Cependant, cette longue procédure n’est pas la seule en vigueur. D’autres voies existent, bien que plus rares. Comme par exemple l’équipollente. François y a déjà eu recours quatre fois. Dans ce cas, pas besoin de miracle, la réputation du candidat fait foi, et c’est le pape qui décide par décret d’étendre à l’Eglise universelle le culte liturgique d’une personne. Benoît XVI s’est servi de cette procédure pour Hildegarde von Bingen par exemple.
Une autre voie, toujours d’actualité dans certains coins du globe, est celle du martyre. Morts pour la haine de leur foi. Le martyr fait ici office de premier miracle et permet la béatification. Le second miracle est cependant toujours nécessaire pour la canonisation. C’est l’option suivie dans le dossier du père Jacques Hamel, assassiné en pleine eucharistie le 26 juillet 2017.
50.000 euros pour un saint
Par toutes les voies possibles, la reconnaissance du rang de bienheureux, puis de saint suppose du temps, de l’énergie, et de l’argent. Chaque diocèse ou congrégation religieuse qui porte une cause doit réunir une somme de plusieurs dizaines de milliers d’euros pour les frais de la procédure à Rome. En 2015, le journaliste Gianluigi Nuzzi avait dénoncé dans son livre (bien nommé) « Chemin de Croix » des tarifs exorbitants pour certains dossiers qui ne semblaient plus avancer. Depuis quelques années pourtant, le pape François tente d’assainir cette question financière auprès de la Congrégation pour la cause des saints. Un fonds de solidarité a notamment été mis en place pour aider les diocèses démunis en puisant dans l’argent collecté de manière excessive pour le compte d’autres canonisations.
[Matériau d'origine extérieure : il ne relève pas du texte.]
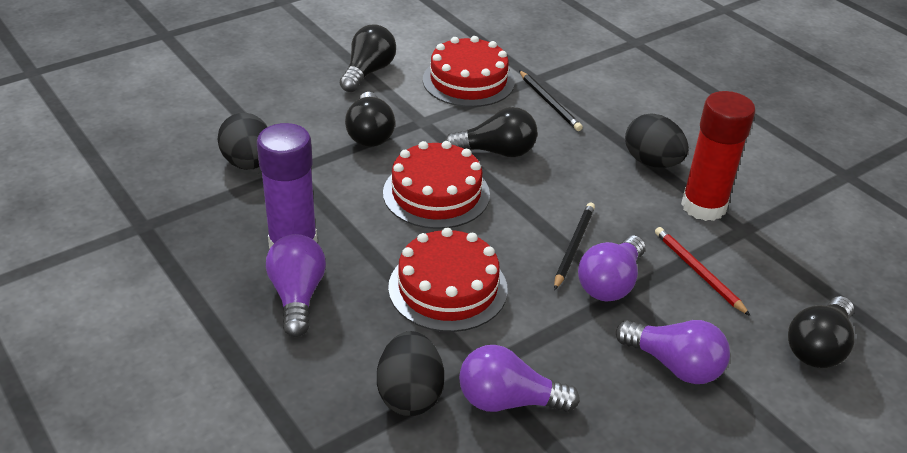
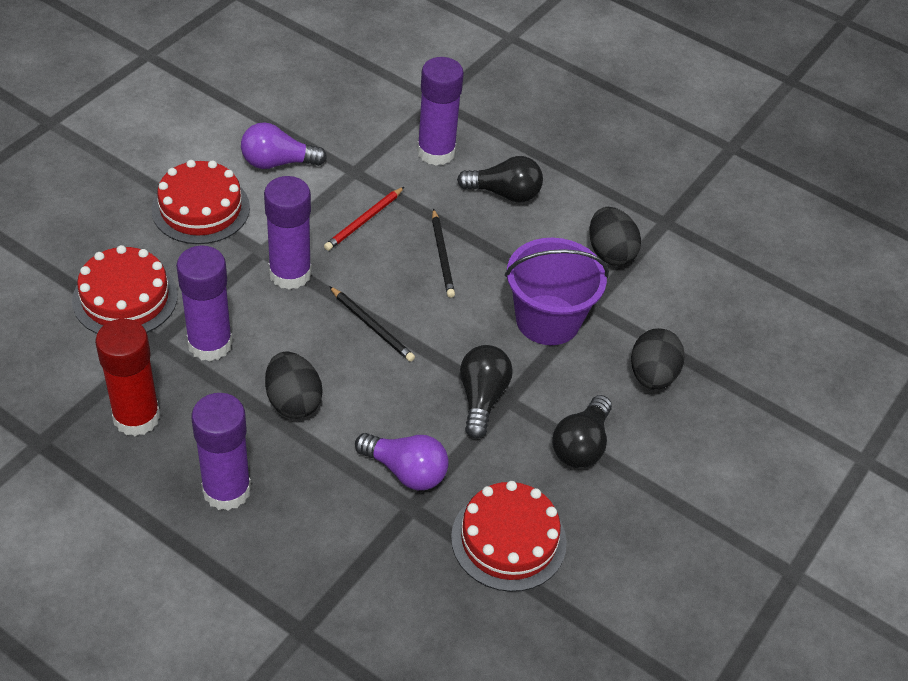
black light bulb: [340,24,396,92] [345,92,395,147] [445,107,537,157] [788,296,854,368] = 4 -> [457,156,543,202] [460,345,513,438] [552,395,612,468] = 3
purple bucket: none = 0 -> [505,238,609,345] = 1
purple glue stick: [257,123,318,248] = 1 -> [176,245,233,361] [191,393,251,511] [264,176,312,290] [417,57,464,166] = 4
purple light bulb: [266,234,326,337] [459,345,580,412] [578,235,645,302] [616,320,730,384] = 4 -> [241,122,327,169] [355,433,449,490] = 2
Certaines régions du monde, en Afrique notamment mais aussi en Amérique du Sud, souffrent de cette difficulté à faire avancer la cause des modèles de foi qui ont vécu dans leurs contrées. Il faut d’abord réunir les preuves et les témoignages, ce qui peut représenter un épais dossier. Puis, le diocèse essaie de rassembler la somme nécessaire aux frais de la procédure, au Vatican. La désignation des experts par exemple, et leurs déplacements au lieu où la personne en voie de sainteté a vécu, tout cela coûte cher proportionnellement aux budgets ecclésiaux. Certaines régions apostoliques dans les pays en développement ont à faire un choix entre la construction de nouvelles églises, l’argent nécessaire à la catéchèse et la liturgie et, souvent en troisième lieu, le financement du procès en béatification et canonisation. Il est donc heureux que François ait clarifié le fonctionnement du système en mettant en place une grille tarifaire bien établie, mais non communiquée publiquement. Autrement dit, les postulateurs des causes actuelles savent à quoi s’en tenir.
A nous Occidentaux, il semble normal que chaque pays du monde puisse s’inspirer d’un(e) saint(e) qui ait connu pendant sa vie terrestre les conditions de vie dans ce même pays. Et pourtant, aujourd’hui il n’y a pas –loin de là- une représentativité de toutes les nations dans le peuple des saints. Si l’on s’en tient aux trois derniers pontificats, 1.424 personnes ont été reconnues en terme de sainteté. Une très grande majorité des cérémonies de canonisation concernait des Italiens, des Français ou des Espagnols, éventuellement missionnaires dans un autre pays. Les deux papes Jean-Paul II puis François ont été les plus actifs en matière de promotion de nouveaux saints. Sur l’ensemble du pontificat de Jean-Paul II, plusieurs dizaines de saints sont venus de l’Europe de l’Est (Pologne, Lettonie, République tchèque, Slovaquie). Hors Europe, le nombre de pays concernés diminue sensiblement. Le pape François a élevé plusieurs chrétiens venant du Mexique, de la Colombie, d’Argentine, du Brésil ou de la Bolivie au rang de saints. L’extension du nombre de pays concernés est-il dû à l’assouplissement des règles de financement du procès de canonisation? L’autre hypothèse consisterait en un choix fait par le pape en fonction, qui privilégierait telle ou telle nationalité. Dans tous les cas, la sainteté n’est pas simple à obtenir.